◆ **EXERCISE GOAL**
Repeat only the stretch of lines below that runs from the line with "- [ ] R 혹은 Q 가 아닌 경우 예외처리" through the line with "- [ ] 이동가능하지", unaltered.

◆ **Document images with source code**

==*==

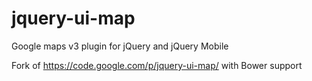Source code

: jquery-ui-map
=============

Google maps v3 plugin for jQuery and jQuery Mobile

Fork of https://code.google.com/p/jquery-ui-map/ with Bower support
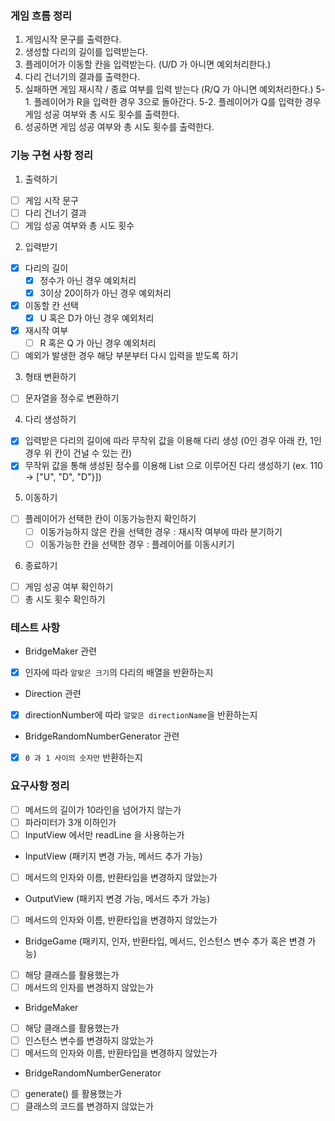 ### 게임 흐름 정리

1. 게임시작 문구를 출력한다.
2. 생성할 다리의 길이를 입력받는다.
3. 플레이어가 이동할 칸을 입력받는다. (U/D 가 아니면 예외처리한다.)
4. 다리 건너기의 결과를 출력한다.
5. 실패하면 게임 재시작 / 종료 여부를 입력 받는다 (R/Q 가 아니면 예외처리한다.)
   5-1. 플레이어가 R을 입력한 경우 3으로 돌아간다.
   5-2. 플레이어가 Q를 입력한 경우 게임 성공 여부와 총 시도 횟수를 출력한다.
6. 성공하면 게임 성공 여부와 총 시도 횟수를 출력한다.

### 기능 구현 사항 정리

1. 출력하기

- [ ] 게임 시작 문구
- [ ] 다리 건너기 결과
- [ ] 게임 성공 여부와 총 시도 횟수

2. 입력받기

- [x] 다리의 길이
    - [x] 정수가 아닌 경우 예외처리
    - [x] 3이상 20이하가 아닌 경우 예외처리
- [x] 이동할 칸 선택
    - [x] U 혹은 D가 아닌 경우 예외처리
- [x] 재시작 여부
    - [ ] R 혹은 Q 가 아닌 경우 예외처리
- [ ] 예외가 발생한 경우 해당 부분부터 다시 입력을 받도록 하기

3. 형태 변환하기

- [ ] 문자열을 정수로 변환하기

4. 다리 생성하기

- [x] 입력받은 다리의 길이에 따라 무작위 값을 이용해 다리 생성 (0인 경우 아래 칸, 1인 경우 위 칸이 건널 수 있는 칸)
- [x] 무작위 값을 통해 생성된 정수를 이용해 List<String> 으로 이루어진 다리 생성하기 (ex. 110 -> ["U", "D", "D"}])

5. 이동하기

- [ ] 플레이어가 선택한 칸이 이동가능한지 확인하기
    - [ ] 이동가능하지 않은 칸을 선택한 경우 : 재시작 여부에 따라 분기하기
    - [ ] 이동가능한 칸을 선택한 경우 : 플레이어를 이동시키기

6. 종료하기

- [ ] 게임 성공 여부 확인하기
- [ ] 총 시도 횟수 확인하기

### 테스트 사항

- BridgeMaker 관련
- [x] 인자에 따라 `알맞은 크기`의 다리의 배열을 반환하는지

- Direction 관련
- [x] directionNumber에 따라 `알맞은 directionName`을 반환하는지

- BridgeRandomNumberGenerator 관련
- [x] `0 과 1 사이의 숫자만` 반환하는지

### 요구사항 정리

- [ ] 메서드의 길이가 10라인을 넘어가지 않는가
- [ ] 파라미터가 3개 이하인가
- [ ] InputView 에서만 readLine 을 사용하는가

- InputView (패키지 변경 가능, 메서드 추가 가능)
- [ ] 메서드의 인자와 이름, 반환타입을 변경하지 않았는가

- OutputView (패키지 변경 가능, 메서드 추가 가능)
- [ ] 메서드의 인자와 이름, 반환타입을 변경하지 않았는가

- BridgeGame (패키지, 인자, 반환타입, 메서드, 인스턴스 변수 추가 혹은 변경 가능)
- [ ] 해당 클래스를 활용했는가
- [ ] 메서드의 인자를 변경하지 않았는가

- BridgeMaker
- [ ] 해당 클래스를 활용했는가
- [ ] 인스턴스 변수를 변경하지 않았는가
- [ ] 메서드의 인자와 이름, 반환타입을 변경하지 않았는가

- BridgeRandomNumberGenerator
- [ ] generate() 를 활용했는가
- [ ] 클래스의 코드를 변경하지 않았는가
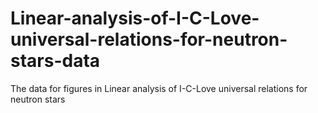 # Linear-analysis-of-I-C-Love-universal-relations-for-neutron-stars-data
The data for figures in Linear analysis of I-C-Love universal relations for neutron stars
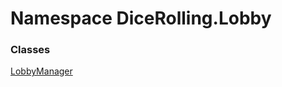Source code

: # <a id="DiceRolling_Lobby"></a> Namespace DiceRolling.Lobby

### Classes

 [LobbyManager](DiceRolling.Lobby.LobbyManager.md)

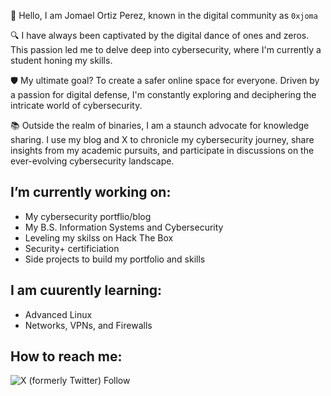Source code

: 👋 Hello, I am Jomael Ortiz Perez, known in the digital community as `0xjoma`

🔍 I have always been captivated by the digital dance of ones and zeros. This passion led me to delve deep into cybersecurity, where I'm currently a student honing my skills. 

🛡️ My ultimate goal? To create a safer online space for everyone. Driven by a passion for digital defense, I'm constantly exploring and deciphering the intricate world of cybersecurity.

📚 Outside the realm of binaries, I am a staunch advocate for knowledge sharing. I use my blog and X to chronicle my cybersecurity journey, share insights from my academic pursuits, and participate in discussions on the ever-evolving cybersecurity landscape.

## I’m currently working on:
* My cybersecurity portflio/blog
* My B.S. Information Systems and Cybersecurity
* Leveling my skilss on Hack The Box
* Security+ certificiation
* Side projects to build my portfolio and skills

## I am cuurently learning:
* Advanced Linux
* Networks, VPNs, and Firewalls

## How to reach me: 
![X (formerly Twitter) Follow](https://img.shields.io/twitter/follow/0xjoma)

==*==

◆ **EXERCISE RESULT**
    - [ ] R 혹은 Q 가 아닌 경우 예외처리
- [ ] 예외가 발생한 경우 해당 부분부터 다시 입력을 받도록 하기

3. 형태 변환하기

- [ ] 문자열을 정수로 변환하기

4. 다리 생성하기

- [x] 입력받은 다리의 길이에 따라 무작위 값을 이용해 다리 생성 (0인 경우 아래 칸, 1인 경우 위 칸이 건널 수 있는 칸)
- [x] 무작위 값을 통해 생성된 정수를 이용해 List<String> 으로 이루어진 다리 생성하기 (ex. 110 -> ["U", "D", "D"}])

5. 이동하기

- [ ] 플레이어가 선택한 칸이 이동가능한지 확인하기
    - [ ] 이동가능하지 않은 칸을 선택한 경우 : 재시작 여부에 따라 분기하기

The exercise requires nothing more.